Fig. 7 Memory bandwidth of the Intel compiler for the STREAM benchmarks (with optimization) on the Pentium 4 Xeon.

Fig. 8 Memory bandwidth of the Lahey compiler for the STREAM benchmarks (with optimization) on the Pentium 4 Xeon.

Fig. 9 Ratio of memory bandwidth for P>1 threads to those for P=1 with Intel and Lahey compilers on the Pentium 4 Xeon for the STREAM benchmark (with optimization).

Fig. 10 Ratio of memory bandwidth of the Portland compiler on the Pentium 3 for results without and with compiler optimization for the STREAM benchmark.

6.2 STREAM statistics for optimizations

Figures 11 and 12 show the basic statistics for averages and dispersion over P=1, 2, and 4 OpenMP threads. The mean for both compilers is similar but variability is larger for the Lahey compiler with kernels 1-3.

Fig. 11 Memory bandwidth statistics for the Intel compiler with P=1, 2, and 4 threads using the STREAM benchmark (with optimization) on the Pentium 4 Xeon.

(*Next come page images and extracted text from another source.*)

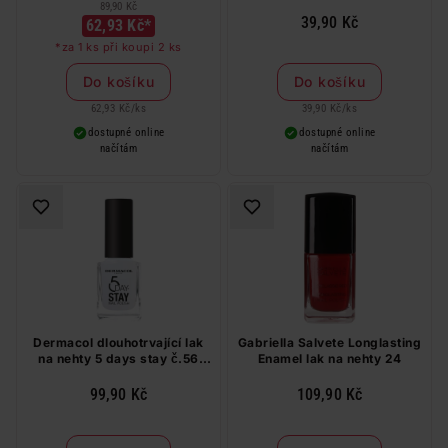
89,90 Kč
39,90 Kč
62,93 Kč*
*za 1 ks při koupi 2 ks
Do košíku
Do košíku
62,93 Kč
/
ks
39,90 Kč
/
ks
dostupné online
dostupné online
načítám
načítám
Dermacol dlouhotrvající lak
Gabriella Salvete Longlasting
na nehty 5 days stay č.56
Enamel lak na nehty 24
Arctic White 11 ml
99,90 Kč
109,90 Kč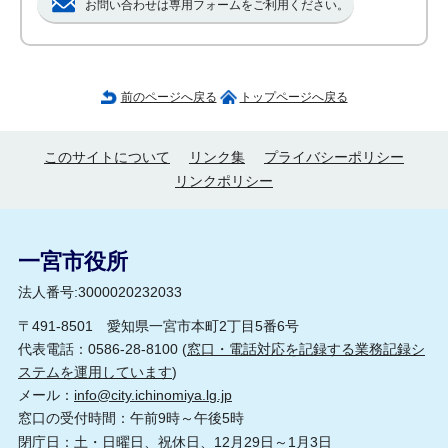
お問い合わせは専用フォームをご利用ください。
前のページへ戻る
トップページへ戻る
このサイトについて
リンク集
プライバシーポリシー
リンクポリシー
一宮市役所
法人番号:3000020232033
〒491-8501 愛知県一宮市本町2丁目5番6号
代表電話：0586-28-8100 (
窓口・電話対応を記録する業務記録シ
ステムを運用しています
)
メール：
info@city.ichinomiya.lg.jp
窓口の受付時間：午前9時～午後5時
閉庁日：土・日曜日、祝休日、12月29日～1月3日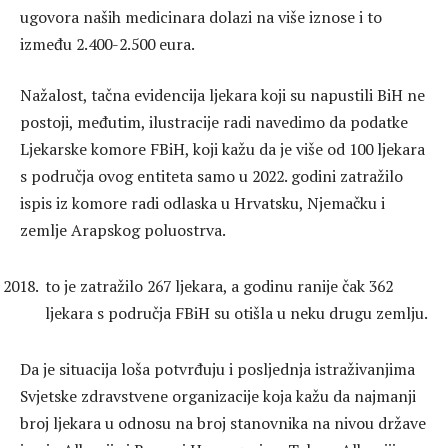
ugovora naših medicinara dolazi na više iznose i to
između 2.400-2.500 eura.
Nažalost, tačna evidencija ljekara koji su napustili BiH ne
postoji, međutim, ilustracije radi navedimo da podatke
Ljekarske komore FBiH, koji kažu da je više od 100 ljekara
s područja ovog entiteta samo u 2022. godini zatražilo
ispis iz komore radi odlaska u Hrvatsku, Njemačku i
zemlje Arapskog poluostrva.
to je zatražilo 267 ljekara, a godinu ranije čak 362
ljekara s područja FBiH su otišla u neku drugu zemlju.
Da je situacija loša potvrđuju i posljednja istraživanjima
Svjetske zdravstvene organizacije koja kažu da najmanji
broj ljekara u odnosu na broj stanovnika na nivou države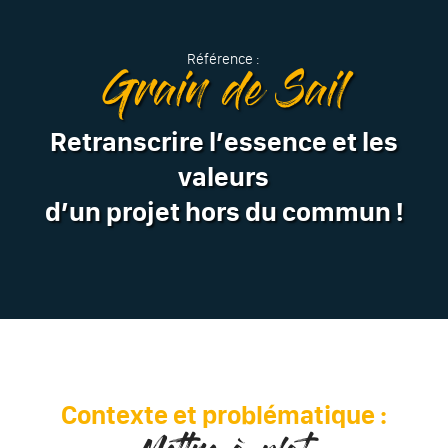
Référence :
Grain de Sail
Retranscrire l’essence et les
valeurs
d’un projet hors du commun !
Contexte et problématique :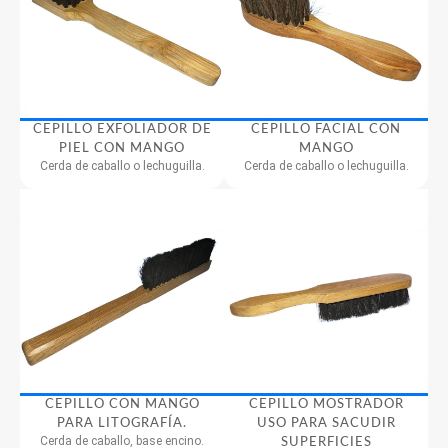
CEPILLO EXFOLIADOR DE
CEPILLO FACIAL CON
PIEL CON MANGO
MANGO
Cerda de caballo o lechuguilla.
Cerda de caballo o lechuguilla.
CEPILLO CON MANGO
CEPILLO MOSTRADOR
PARA LITOGRAFÍA.
USO PARA SACUDIR
Cerda de caballo, base encino.
SUPERFICIES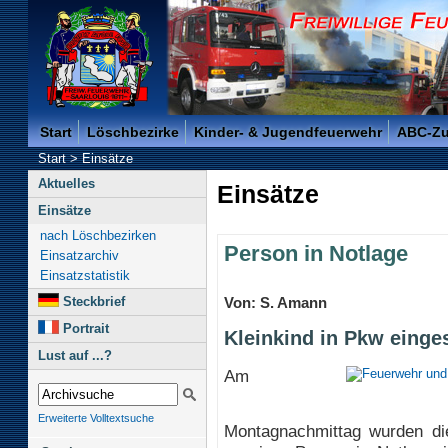
Freiwillige Feuerwehr der Kreisstadt Saarlouis -
Start
Löschbezirke
Kinder- & Jugendfeuerwehr
ABC-Z
Start
>
Einsätze
Aktuelles
Einsätze
Einsätze
nach Löschbezirken
Person in Notlage
Einsatzarchiv
Einsatzstatistik
Steckbrief
Von: S. Amann
Portrait
Kleinkind in Pkw einge
Lust auf ...?
Am
Erweiterte Volltextsuche
Montagnachmittag wurden die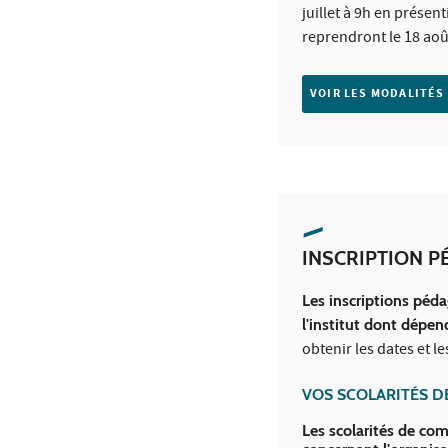
juillet à 9h en présent
reprendront le 18 août
VOIR LES MODALITÉS
INSCRIPTION 
Les inscriptions péda
l'institut dont dépe
obtenir les dates et 
VOS SCOLARITÉS DE
Les scolarités de co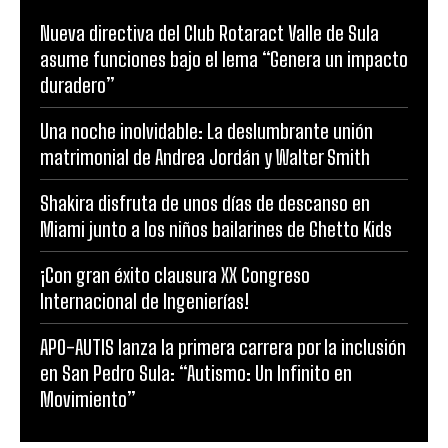
Nueva directiva del Club Rotaract Valle de Sula
asume funciones bajo el lema “Genera un impacto
duradero”
Una noche inolvidable: La deslumbrante unión
matrimonial de Andrea Jordán y Walter Smith
Shakira disfruta de unos días de descanso en
Miami junto a los niños bailarines de Ghetto Kids
¡Con gran éxito clausura XX Congreso
Internacional de Ingenierías!
APO-AUTIS lanza la primera carrera por la inclusión
en San Pedro Sula: “Autismo: Un Infinito en
Movimiento”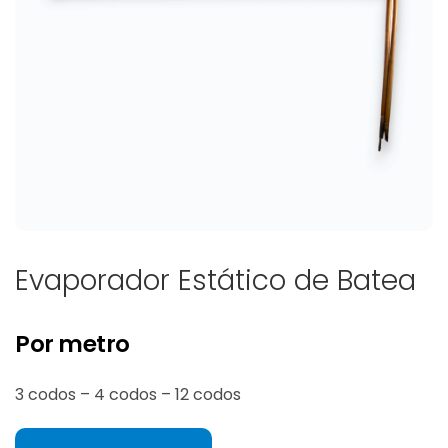
Evaporador Estático de Batea
Por metro
3 codos – 4 codos – 12 codos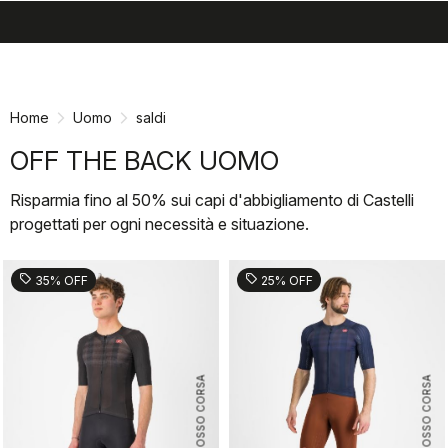
search
menu
shopping_cart
Vai
Vai
al
alla
contenuto
navigazione
Home
Uomo
saldi
OFF THE BACK UOMO
Risparmia fino al 50% sui capi d'abbigliamento di Castelli
progettati per ogni necessità e situazione.
sell
sell
35% OFF
25% OFF
ROSSO CORSA
ROSSO CORSA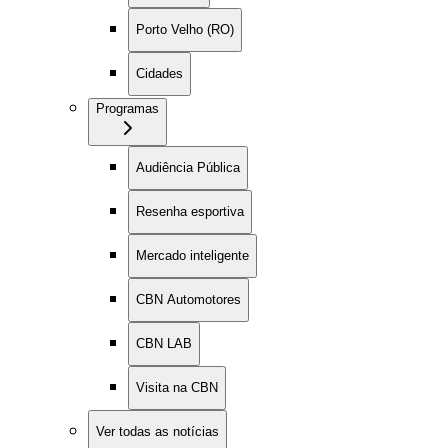
Porto Velho (RO)
Cidades
Programas
Audiência Pública
Resenha esportiva
Mercado inteligente
CBN Automotores
CBN LAB
Visita na CBN
Ver todas as notícias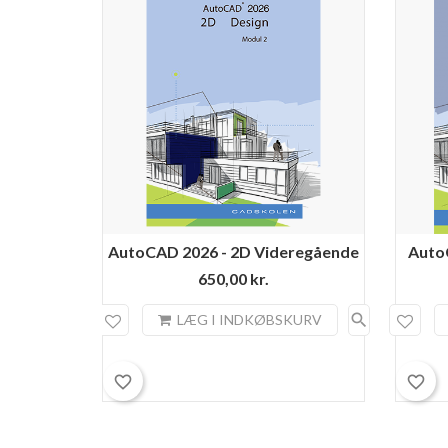
AutoCAD 2026 - 2D Videregående
Auto
650,00 kr.
search
LÆG I INDKØBSKURV
favorite_border
favorite_border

Fig. 12 Memory bandwidth statistics for the Lahey compiler with P=1, 2, and 4 threads using the STREAM benchmark (with optimization) on the Pentium 4 Xeon.

8.0 CONCLUSIONS

This report presented performance results of three fortran compilers in the IA-32 environment for the parallel STREAM memory bandwidth metric. The measurements were performed without and with compiler optimizations on Intel Pentium 3 and Pentium 4 Xeon processors used in parallel mode on dual processor motherboards.

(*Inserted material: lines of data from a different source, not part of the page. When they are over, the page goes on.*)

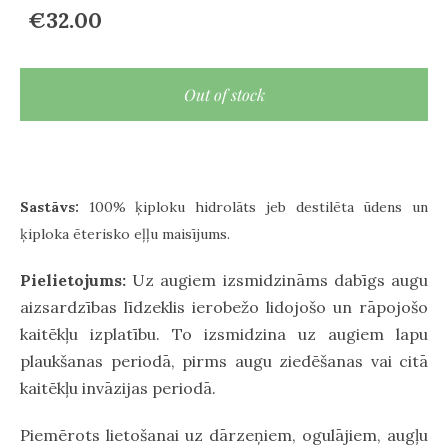
€32.00
Out of stock
Sastāvs:
100% ķiploku hidrolāts jeb destilēta ūdens un
ķiploka ēterisko eļļu maisījums.
Pielietojums:
Uz augiem izsmidzināms
dabīgs augu
aizsardzības līdzeklis ierobežo lidojošo un rāpojošo
kaitēkļu izplatību. To izsmidzina uz augiem lapu
plaukšanas periodā, pirms augu ziedēšanas vai citā
kaitēkļu invāzijas periodā.
Piemērots lietošanai uz dārzeņiem, ogulājiem, augļu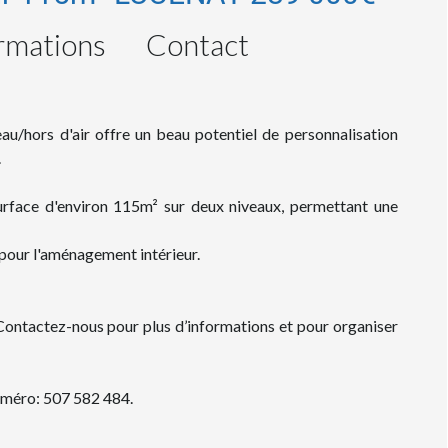
rmations
Contact
au/hors d'air offre un beau potentiel de personnalisation
.
surface d'environ 115m² sur deux niveaux, permettant une
 pour l'aménagement intérieur.
 Contactez-nous pour plus d’informations et pour organiser
uméro: 507 582 484.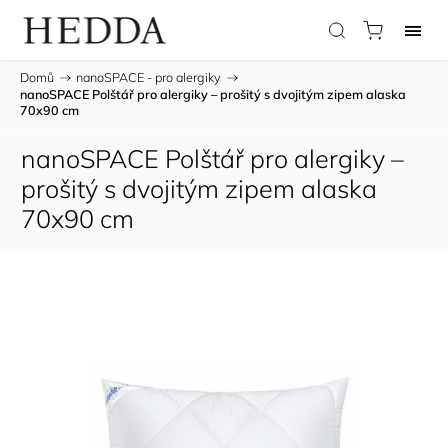
Domů
/
nanoSPACE - pro alergiky
/
nanoSPACE Polštář pro alergiky – prošitý s dvojitým zipem alaska
70x90 cm
nanoSPACE Polštář pro alergiky –
prošitý s dvojitým zipem alaska
70x90 cm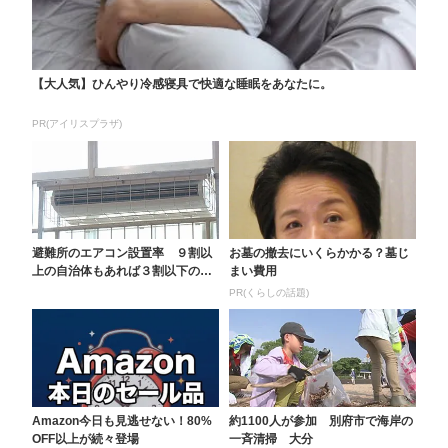
【大人気】ひんやり冷感寝具で快適な睡眠をあなたに。
PR(アイリスプラザ)
避難所のエアコン設置率 ９割以
お墓の撤去にいくらかかる？墓じ
上の自治体もあれば３割以下の市
まい費用
も 大分県内の市町村...
PR(くらしの話題)
Amazon今日も見逃せない！80%
約1100人が参加 別府市で海岸の
OFF以上が続々登場
一斉清掃 大分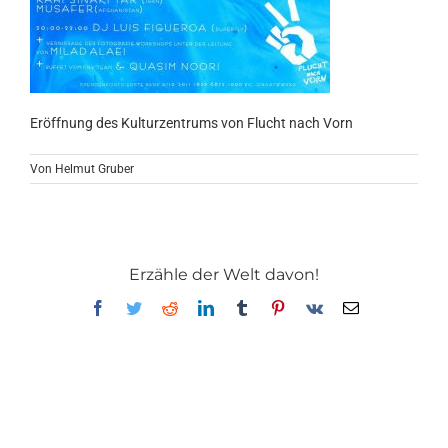
Eröffnung des Kulturzentrums von Flucht nach Vorn
Von
Helmut Gruber
Erzähle der Welt davon!
Facebook
Twitter
Reddit
LinkedIn
Tumblr
Pinterest
Vk
E-
Mail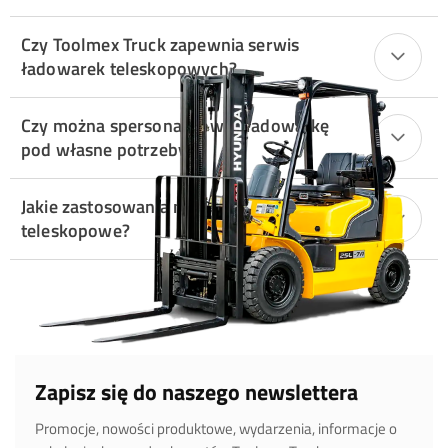
Czy Toolmex Truck zapewnia serwis
ładowarek teleskopowych?
Czy można spersonalizować ładowarkę
pod własne potrzeby?
Jakie zastosowania mają ładowarki
teleskopowe?
Zapisz się do naszego newslettera
Promocje, nowości produktowe, wydarzenia, informacje o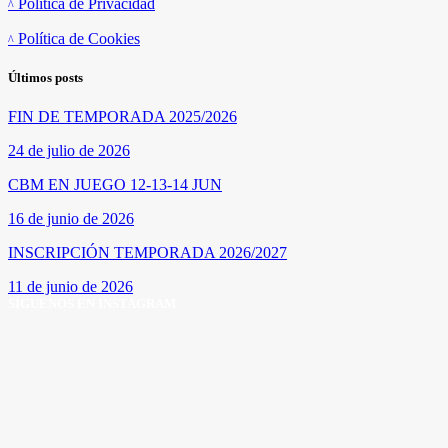
Política de Privacidad
Política de Cookies
Últimos posts
FIN DE TEMPORADA 2025/2026
24 de julio de 2026
CBM EN JUEGO 12-13-14 JUN
16 de junio de 2026
INSCRIPCIÓN TEMPORADA 2026/2027
11 de junio de 2026
SÍGUENOS EN INSTAGRAM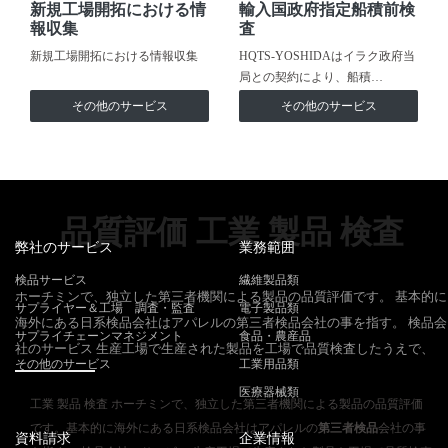
新規工場開拓における情
輸入国政府指定船積前検
報収集
査
新規工場開拓における情報収集
HQTS-YOSHIDAはイラク政府当
局との契約により、船積…
その他のサービス
その他のサービス
品質評価 工業 製品 検査
弊社のサービス
業務範囲
検品サービス
繊維製品類
ホーチミンで、独立した第三者機関による製品の品質評価です。 基本的に
サプライヤー＆工場 調査・監査
電子製品類
海外にある日系検品会社はアパレルの第三者検品会社の事を指す。 検品会
サプライチェーンマネジメント
食品・農産品
社のサービス 生産工場で生産された製品を工場で品質検査したうえで、
その他のサービス
工業用品類
医療器械類
工業 製品 検査 ホーチミンで、独立した第三者機関による製品の品質評価
です。基本的に海外にある日系検品会社はアパレルの
第三者検品
会社の事
資料請求
企業情報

As observed in the previous report the P4 Xeon architecture when compared to the P3 can deliver a four-fold improvement in bandwidth. But when more than one process (or thread) executes the overall conclusion is that memory bandwidth is, in general, significantly decreased. The observed reductions are as large as 29% in some cases, and are progressively increasing as threads are added and compiler optimizations are enabled.

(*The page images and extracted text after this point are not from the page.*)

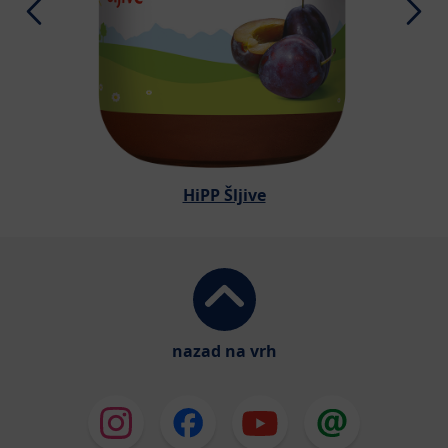
HiPP Šljive
nazad na vrh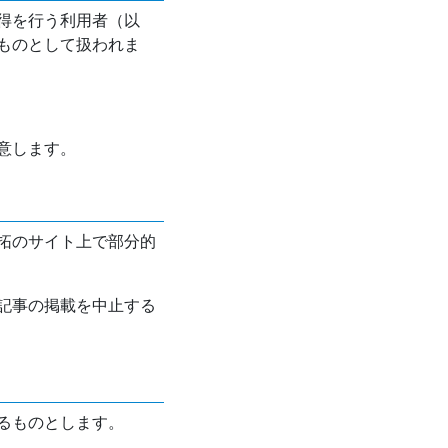
得を行う利用者（以
ものとして扱われま
意します。
拓のサイト上で部分的
記事の掲載を中止する
るものとします。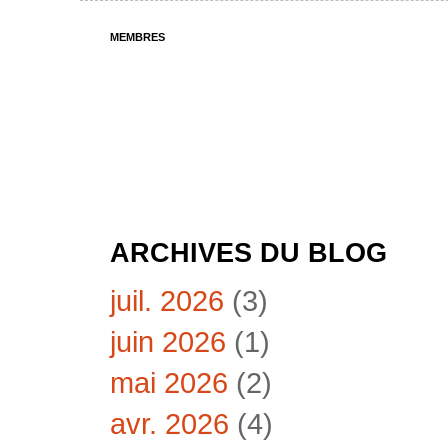
MEMBRES
ARCHIVES DU BLOG
juil. 2026
(3)
juin 2026
(1)
mai 2026
(2)
avr. 2026
(4)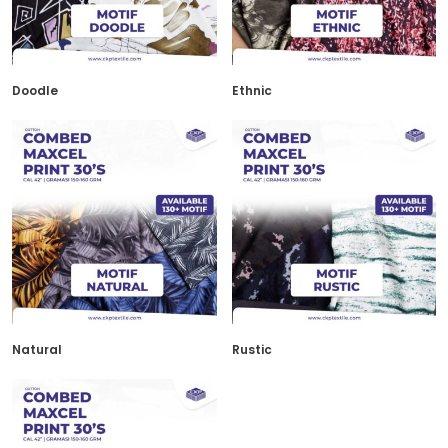
Doodle
Ethnic
Natural
Rustic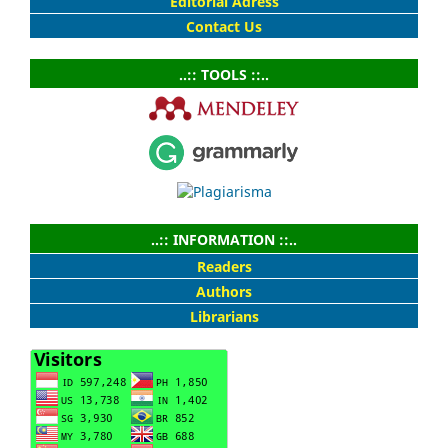
Editorial Adress
Contact Us
..:: TOOLS ::..
..:: INFORMATION ::..
Readers
Authors
Librarians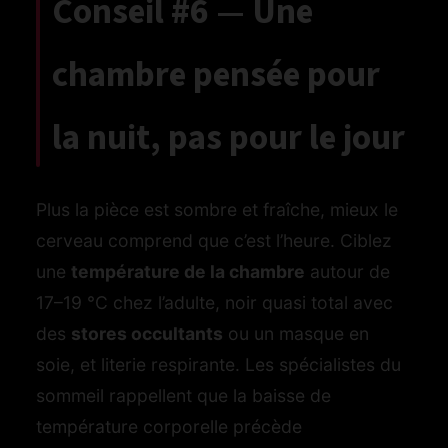
Conseil #6 — Une
chambre pensée pour
la nuit, pas pour le jour
Plus la pièce est sombre et fraîche, mieux le
cerveau comprend que c’est l’heure. Ciblez
une
température de la chambre
autour de
17–19 °C chez l’adulte, noir quasi total avec
des
stores occultants
ou un masque en
soie, et literie respirante. Les spécialistes du
sommeil rappellent que la baisse de
température corporelle précède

The parallel STREAM benchmark was valuable as a quantitative metric in addressing the memory bandwidth issues raised in the introduction of the previous report. However, as a caution, we note that for “real-world” multiprocessor codes, memory bandwidth contention has been observed to have more severe consequences than the results reported here would suggest.